Every line of the entries with the word "circle" in it should be shown.

[[ RECORD SET, beginning ]]

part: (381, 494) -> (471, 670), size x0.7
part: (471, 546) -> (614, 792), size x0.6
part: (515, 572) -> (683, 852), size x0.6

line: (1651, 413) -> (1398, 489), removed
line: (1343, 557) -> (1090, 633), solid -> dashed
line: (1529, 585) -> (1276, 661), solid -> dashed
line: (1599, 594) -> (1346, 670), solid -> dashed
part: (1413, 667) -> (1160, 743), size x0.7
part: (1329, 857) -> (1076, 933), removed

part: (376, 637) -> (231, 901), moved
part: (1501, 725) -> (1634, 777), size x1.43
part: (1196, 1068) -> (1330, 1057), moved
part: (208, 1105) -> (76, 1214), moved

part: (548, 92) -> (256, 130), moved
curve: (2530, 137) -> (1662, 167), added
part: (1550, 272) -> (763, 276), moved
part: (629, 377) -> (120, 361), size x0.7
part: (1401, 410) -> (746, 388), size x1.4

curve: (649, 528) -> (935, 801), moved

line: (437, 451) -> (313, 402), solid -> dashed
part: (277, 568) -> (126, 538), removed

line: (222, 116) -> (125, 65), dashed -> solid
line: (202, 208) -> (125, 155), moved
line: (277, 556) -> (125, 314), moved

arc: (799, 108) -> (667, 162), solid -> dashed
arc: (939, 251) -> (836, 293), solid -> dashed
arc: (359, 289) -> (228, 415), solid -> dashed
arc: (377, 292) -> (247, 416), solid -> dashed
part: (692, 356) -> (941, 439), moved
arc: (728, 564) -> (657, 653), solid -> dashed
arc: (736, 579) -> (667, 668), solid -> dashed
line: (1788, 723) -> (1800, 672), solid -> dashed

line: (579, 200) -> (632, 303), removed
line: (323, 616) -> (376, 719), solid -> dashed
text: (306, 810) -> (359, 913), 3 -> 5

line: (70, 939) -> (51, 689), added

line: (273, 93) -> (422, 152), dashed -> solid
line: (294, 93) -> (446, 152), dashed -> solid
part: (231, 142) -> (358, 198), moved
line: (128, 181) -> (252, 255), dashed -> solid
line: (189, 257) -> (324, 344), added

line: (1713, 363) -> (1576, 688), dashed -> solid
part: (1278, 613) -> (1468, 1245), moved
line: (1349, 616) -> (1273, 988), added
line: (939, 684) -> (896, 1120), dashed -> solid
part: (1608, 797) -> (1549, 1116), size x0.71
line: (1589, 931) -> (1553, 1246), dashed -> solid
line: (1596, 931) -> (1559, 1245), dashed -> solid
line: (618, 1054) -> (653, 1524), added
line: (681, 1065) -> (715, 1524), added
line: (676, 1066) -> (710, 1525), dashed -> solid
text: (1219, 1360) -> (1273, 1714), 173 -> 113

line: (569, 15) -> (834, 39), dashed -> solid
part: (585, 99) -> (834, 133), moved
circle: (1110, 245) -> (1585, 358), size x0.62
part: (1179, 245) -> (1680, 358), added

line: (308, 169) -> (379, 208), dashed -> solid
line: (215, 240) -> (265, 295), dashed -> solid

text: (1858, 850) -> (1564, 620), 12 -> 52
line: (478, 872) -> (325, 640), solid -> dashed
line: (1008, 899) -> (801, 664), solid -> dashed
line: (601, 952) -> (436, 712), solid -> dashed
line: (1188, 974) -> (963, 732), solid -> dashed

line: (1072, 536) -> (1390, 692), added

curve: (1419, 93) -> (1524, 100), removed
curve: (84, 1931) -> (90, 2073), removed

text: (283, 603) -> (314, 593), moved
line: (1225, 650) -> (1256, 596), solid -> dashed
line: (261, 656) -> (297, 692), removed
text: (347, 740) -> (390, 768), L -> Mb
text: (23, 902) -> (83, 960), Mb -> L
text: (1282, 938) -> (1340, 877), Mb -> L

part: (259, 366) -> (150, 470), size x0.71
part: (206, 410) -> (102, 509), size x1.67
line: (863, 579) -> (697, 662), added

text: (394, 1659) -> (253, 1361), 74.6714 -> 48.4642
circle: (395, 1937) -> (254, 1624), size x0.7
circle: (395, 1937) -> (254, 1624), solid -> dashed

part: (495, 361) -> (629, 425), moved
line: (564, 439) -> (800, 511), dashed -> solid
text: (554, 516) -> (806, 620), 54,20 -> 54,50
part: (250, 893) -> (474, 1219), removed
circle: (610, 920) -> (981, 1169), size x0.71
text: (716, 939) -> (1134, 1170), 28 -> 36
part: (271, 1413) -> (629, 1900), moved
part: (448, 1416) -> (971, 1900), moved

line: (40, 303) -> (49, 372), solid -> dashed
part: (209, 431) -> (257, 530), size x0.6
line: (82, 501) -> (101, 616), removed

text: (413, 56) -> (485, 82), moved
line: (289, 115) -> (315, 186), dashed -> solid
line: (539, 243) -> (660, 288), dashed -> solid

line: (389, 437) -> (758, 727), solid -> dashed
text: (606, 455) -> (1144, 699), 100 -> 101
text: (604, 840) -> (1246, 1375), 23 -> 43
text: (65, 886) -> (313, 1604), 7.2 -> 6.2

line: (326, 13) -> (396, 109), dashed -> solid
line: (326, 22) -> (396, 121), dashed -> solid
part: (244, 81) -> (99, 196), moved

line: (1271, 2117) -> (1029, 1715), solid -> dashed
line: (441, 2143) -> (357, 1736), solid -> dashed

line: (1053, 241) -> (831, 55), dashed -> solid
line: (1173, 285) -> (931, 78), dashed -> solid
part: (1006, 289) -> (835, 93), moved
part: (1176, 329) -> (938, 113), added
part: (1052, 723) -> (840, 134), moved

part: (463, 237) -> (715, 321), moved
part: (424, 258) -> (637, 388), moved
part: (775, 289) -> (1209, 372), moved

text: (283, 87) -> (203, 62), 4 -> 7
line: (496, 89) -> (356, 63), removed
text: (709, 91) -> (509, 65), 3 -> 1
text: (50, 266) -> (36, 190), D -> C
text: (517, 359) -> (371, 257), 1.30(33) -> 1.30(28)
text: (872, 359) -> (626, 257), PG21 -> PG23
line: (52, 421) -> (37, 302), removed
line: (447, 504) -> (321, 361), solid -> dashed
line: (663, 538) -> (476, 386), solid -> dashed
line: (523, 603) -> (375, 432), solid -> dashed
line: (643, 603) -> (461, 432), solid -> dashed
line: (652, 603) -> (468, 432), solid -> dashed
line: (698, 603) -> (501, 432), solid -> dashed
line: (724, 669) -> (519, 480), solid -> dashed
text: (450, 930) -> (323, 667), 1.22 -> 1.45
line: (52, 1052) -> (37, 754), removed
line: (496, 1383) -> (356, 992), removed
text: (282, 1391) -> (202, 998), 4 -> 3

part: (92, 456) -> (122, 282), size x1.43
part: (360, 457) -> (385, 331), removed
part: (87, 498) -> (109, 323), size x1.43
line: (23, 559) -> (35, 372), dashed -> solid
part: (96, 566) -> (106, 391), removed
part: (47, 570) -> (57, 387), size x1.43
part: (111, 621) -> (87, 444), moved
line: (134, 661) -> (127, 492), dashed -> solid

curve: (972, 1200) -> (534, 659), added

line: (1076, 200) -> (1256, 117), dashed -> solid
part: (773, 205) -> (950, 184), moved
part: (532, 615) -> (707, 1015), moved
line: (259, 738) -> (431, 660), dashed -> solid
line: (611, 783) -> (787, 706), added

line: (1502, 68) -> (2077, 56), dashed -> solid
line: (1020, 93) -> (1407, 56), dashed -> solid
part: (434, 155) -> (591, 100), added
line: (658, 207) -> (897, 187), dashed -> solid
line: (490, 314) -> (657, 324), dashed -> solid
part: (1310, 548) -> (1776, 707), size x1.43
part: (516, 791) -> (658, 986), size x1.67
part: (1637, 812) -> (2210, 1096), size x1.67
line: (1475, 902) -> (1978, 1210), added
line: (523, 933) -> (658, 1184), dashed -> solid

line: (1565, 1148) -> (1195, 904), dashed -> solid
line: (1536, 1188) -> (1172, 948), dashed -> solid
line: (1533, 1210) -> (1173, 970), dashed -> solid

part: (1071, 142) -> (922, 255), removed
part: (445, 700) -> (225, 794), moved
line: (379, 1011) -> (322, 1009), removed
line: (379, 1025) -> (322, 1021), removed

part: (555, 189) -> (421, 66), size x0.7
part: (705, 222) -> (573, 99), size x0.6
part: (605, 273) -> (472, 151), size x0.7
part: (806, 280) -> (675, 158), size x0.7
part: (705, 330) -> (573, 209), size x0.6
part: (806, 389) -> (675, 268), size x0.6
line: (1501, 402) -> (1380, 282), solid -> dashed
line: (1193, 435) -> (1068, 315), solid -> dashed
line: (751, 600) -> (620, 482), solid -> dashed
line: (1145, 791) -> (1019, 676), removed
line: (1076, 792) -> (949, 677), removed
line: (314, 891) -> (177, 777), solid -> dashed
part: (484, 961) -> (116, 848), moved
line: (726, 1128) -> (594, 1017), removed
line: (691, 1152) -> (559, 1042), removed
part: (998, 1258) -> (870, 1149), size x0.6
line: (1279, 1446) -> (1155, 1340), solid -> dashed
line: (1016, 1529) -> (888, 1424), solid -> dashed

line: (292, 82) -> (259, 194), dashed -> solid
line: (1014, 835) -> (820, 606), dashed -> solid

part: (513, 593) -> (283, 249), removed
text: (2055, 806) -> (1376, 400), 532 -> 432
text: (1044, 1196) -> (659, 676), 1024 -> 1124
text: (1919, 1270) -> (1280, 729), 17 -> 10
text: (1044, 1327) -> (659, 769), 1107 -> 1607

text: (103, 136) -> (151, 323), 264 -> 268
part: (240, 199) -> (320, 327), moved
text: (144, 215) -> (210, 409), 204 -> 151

[[ RECORD SET, end ]]

> **OUTPUT OF THE EXERCISE**:
circle: (1110, 245) -> (1585, 358), size x0.62
circle: (395, 1937) -> (254, 1624), size x0.7
circle: (395, 1937) -> (254, 1624), solid -> dashed
circle: (610, 920) -> (981, 1169), size x0.71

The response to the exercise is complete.